Rule 5 establishes the regulatory framework for Consent Managers. Eligibility criteria include incorporation in India, minimum net worth requirements, technical infrastructure capable of ensuring interoperability, and absence of conflict of interest. Registration applications must be submitted to the Data Protection Board within 12 months of the Rules notification.

Rule 6: Data Principal Rights Response

Rule 6 specifies the procedure for responding to Data Principal requests for access, correction, and erasure. Data Fiduciaries must acknowledge receipt and provide substantive response within prescribed timelines, with clear grounds stated for any refusal.

Rule 7: Breach Notification

Rule 7 prescribes the two stage breach notification process. Upon becoming aware of a personal data breach, the Data Fiduciary must provide initial intimation to the Data Protection Board. A detailed report must follow within 72 hours, containing breach description, categories of affected Data Principals, likely consequences, and remedial measures undertaken.
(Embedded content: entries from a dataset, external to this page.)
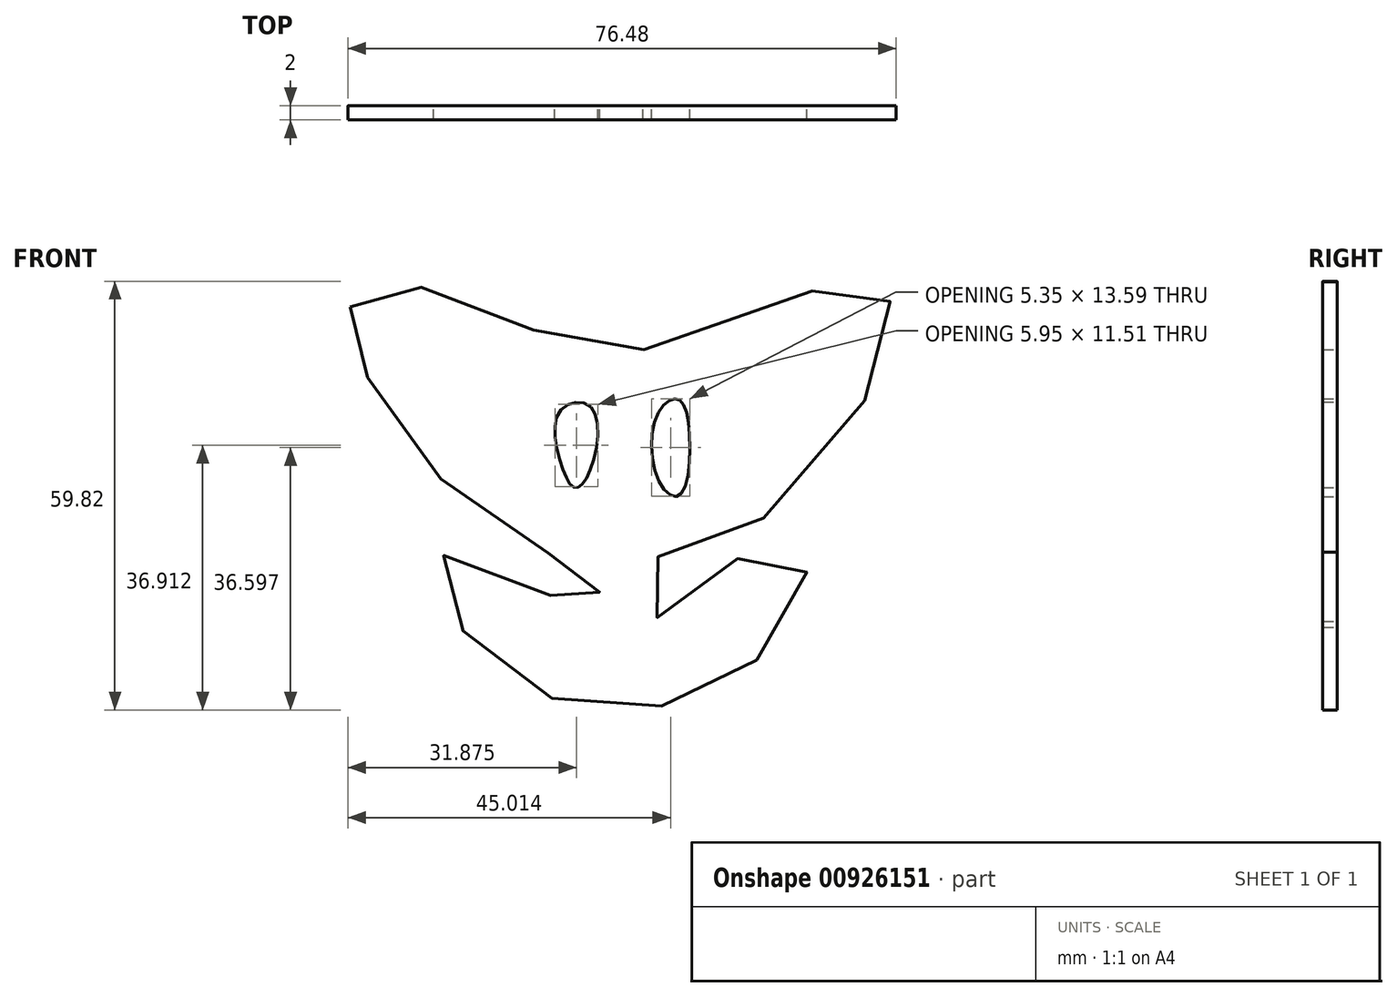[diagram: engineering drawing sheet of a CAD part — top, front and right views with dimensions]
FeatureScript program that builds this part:
annotation { "Feature Type Name" : "Feature", "Feature Type Description" : "" }
export const myFeature = defineFeature(function(context is Context, id is Id, definition is map)
    precondition{}
    {
        {
            var Q0;
            Q0=qCreatedBy(makeId("Front.planeOp"),FACE);
            var sketch = newSketch(context, id + "F0", { "sketchPlane" : qUnion([Q0])});
            skFitSpline(sketch, "E0", {"points": [v(-75.83, 56.25) * mm, v(-71.28, 59.72) * mm, v(-59.2, 56.25) * mm, v(-43.1, 51.15) * mm, v(-30.74, 50.88) * mm, v(-21.08, 55.17) * mm, v(-14.36, 57.32) * mm, v(-5.77, 59.72) * mm, v(0, 55.98) * mm, v(-4.16, 43.1) * mm, v(-22.15, 24.57) * mm, v(-33.7, 20.54) * mm, v(-34.23, 12.48) * mm, v(-29.4, 16.78) * mm, v(-18.4, 21.88) * mm, v(-12.48, 20.54) * mm, v(-15.17, 11.41) * mm, v(-25.1, 3.09) * mm, v(-37.92, 0) * mm, v(-51.95, 3.62) * mm, v(-61.89, 13.56) * mm, v(-63.77, 20.8) * mm, v(-52.76, 20) * mm, v(-42.02, 11.68) * mm, v(-41.75, 19.73) * mm, v(-44.7, 20.8) * mm, v(-58.13, 27.79) * mm, v(-71.55, 42.82) * mm, v(-75.83, 52.76) * mm, v(-75.83, 56.25) * mm]});
            skSolve(sketch);
        }
        {
            var Q0;
            Q0=makeQuery(id+"F0.imprint","IMPRINT",FACE,{"disambiguationData":[TD([[makeQuery(id+"F0.imprint","IMPRINT",EDGE,{"derivedFrom":sQuery(id+"F0.wireOp",EDGE,"E0")}),-1.0]])]});
            extrude(context, id + "F1", {"entities" : qUnion([Q0]), "depth" : 2 * mm, "offsetDistance" : 25.4 * mm});
        }
        {
            var Q0;
            Q0=makeQuery(id+"F1.opExtrude","CAP_FACE",FACE,{"disambiguationData":[OSD([sQuery(id+"F0.wireOp",EDGE,"E0")])],"isStart":false});
            var sketch = newSketch(context, id + "F2", { "sketchPlane" : qUnion([Q0])});
            skFitSpline(sketch, "E1", {"points": [v(-42.29, 42.29) * mm, v(-42.29, 33.7) * mm, v(-44.44, 31.01) * mm, v(-46.31, 33.96) * mm, v(-46.58, 41.75) * mm, v(-42.29, 42.29) * mm]});
            skFitSpline(sketch, "E2", {"points": [v(-32.9, 41.48) * mm, v(-32.9, 32.08) * mm, v(-29.94, 29.94) * mm, v(-28.6, 39.33) * mm, v(-30.2, 43.36) * mm, v(-32.9, 41.48) * mm]});
            skSolve(sketch);
        }
        {
            var Q0;
            Q0=makeQuery(id+"F2.imprint","IMPRINT",FACE,{"disambiguationData":[TD([[makeQuery(id+"F2.imprint","IMPRINT",EDGE,{"derivedFrom":sQuery(id+"F2.wireOp",EDGE,"E1")}),-1.0]])]});
            var Q1;
            Q1=makeQuery(id+"F2.imprint","IMPRINT",FACE,{"disambiguationData":[TD([[makeQuery(id+"F2.imprint","IMPRINT",EDGE,{"derivedFrom":sQuery(id+"F2.wireOp",EDGE,"E2")}),1.0]])]});
            extrude(context, id + "F3", {"entities" : qUnion([Q0, Q1]), "operationType" : NewBodyOperationType.REMOVE, "oppositeDirection" : true, "depth" : 25 * mm, "offsetDistance" : 25 * mm});
        }
    });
Significant Data Fiduciary Requirements

Rules 12 and 13 impose enhanced obligations upon Significant Data Fiduciaries. These include:

Appointment of a Data Protection Officer who is resident in India and possesses appropriate professional competence
Appointment of an independent Data Auditor to conduct annual compliance audits
Conduct of Data Protection Impact Assessments before undertaking processing that poses significant risk to Data Principals
Submission of annual compliance reports to the Board

Practical Steps for Compliance

Organisations should commence the following activities during the transitional period:

Conduct comprehensive data mapping to identify all personal data processing activities
Review and update privacy notices to meet Rule 4 requirements
Implement or enhance consent management systems compliant with Section 6 of the Act
Establish Data Principal rights response procedures meeting Rule 6 timelines
Develop breach response protocols aligned with Rule 7 requirements
Assess whether organisation may be notified as a Significant Data Fiduciary
Engage with registered Consent Managers for consent management outsourcing where appropriate

Conclusion

The DPDP Rules 2025 provide the operational detail necessary for organisations to achieve compliance with DPDPA 2023. The 18 month transitional period, whilst appearing substantial, requires immediate action given the breadth of organisational changes required. Compliance officers should treat 13th May 2027 not as a target date but as a hard deadline, with internal milestones established to ensure progressive compliance throughout the transitional period.